La terre ? Si seulement tous ces beaux cerveaux repus mettaient de temps en temps leurs mains dans la terre, regardaient avec amour le champ du monde. Si seulement ils cultivaient leur jardin.
Le jardinier se lève tôt, regarde l’écume au bord du ciel et le bleu qui prend déjà dans l’échappée des déchirures. Il aime avril, son calme frisquet picoré de moineaux, ses éclats jaunes forsythias, primevères, narcisses. Il aime avril son air cru qui aiguise son corps. Il aime sur ses outils le sourire brillant de la meule. Il aime avril, son commerce patient avec le ciel. Il passe maintenant de longs moments avec ce jardin qu’il ne fréquente l’hiver que pour l’entretenir de quelques pensées et prélever quelques longues carottes et monstrueux poireaux barbichus. Il retourne, bêche, émiette, ratisse. Il borde au mieux ses planches, lits bien faits pour y coucher une belle écriture.
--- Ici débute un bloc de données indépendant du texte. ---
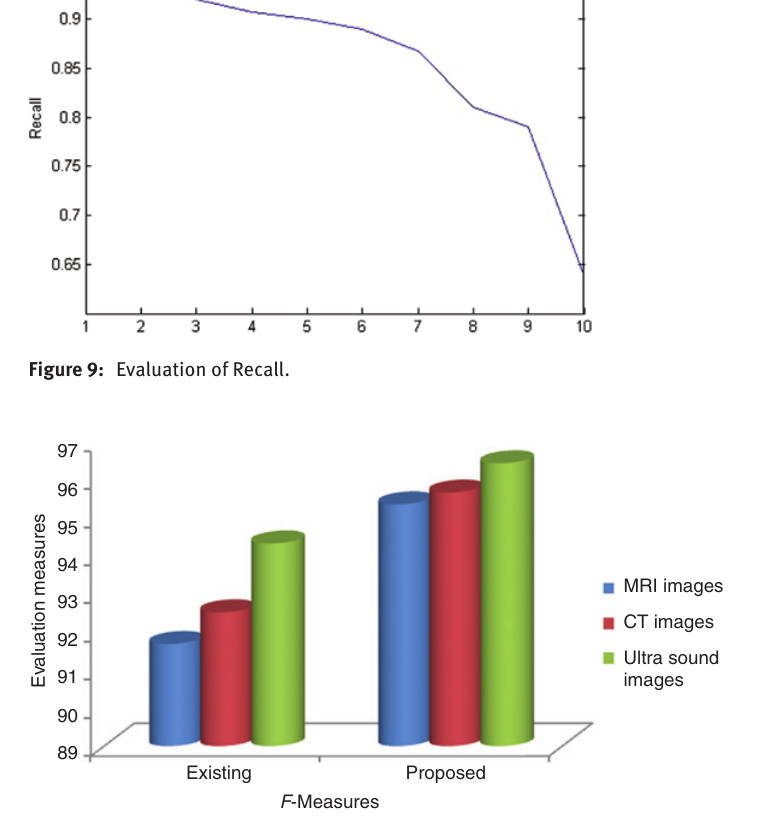
Figure 10: Comparison of Evaluation Measures for F -Measures.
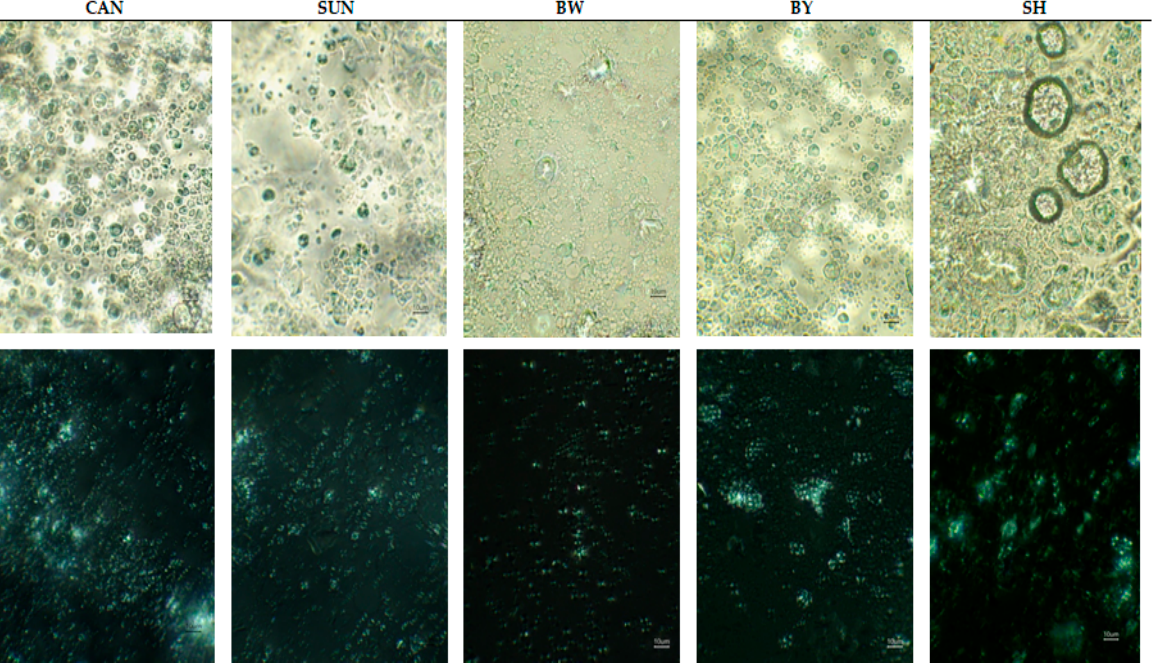
Figure 2. Microstructure of dough of gluten-free muffins, which contained shortening (SH) or oleogel with candelilla (CAN), sunflower (SUN), beeswax white (BW), or beeswax yellow (BY) as the fat component, as observed in bright field ( images at the top—1 ) and polarized light ( images at the bottom—2 ) in 600× magnification.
Le monde lui appartient, des radis serrés qui ourlent le carré, des fèves qui nouent, de l’ail et des oignons qui percent. Il aère les laitues qui blondissent, tire l’herbe de l’oseille, démêle les fraisiers. Il égraine en ligne, sème à la volée carotte nantaise, cardon blanc, céleri doré, épinard de fer. Il aime avril qui faufile doucement ses pages.
Le jardinier se lève tôt pour passer du temps avec sa terre, renouer avec les gestes de son père, écouter pousser cette vie qui sort des mains, embellit le cœur, met un bonheur simple sur la table.
Il ne se découvre pas du fil qui nourrit les hommes. Ce fil si ténu entre les dents aiguisées des vingt banquetteurs qui se prennent pour les maîtres du monde.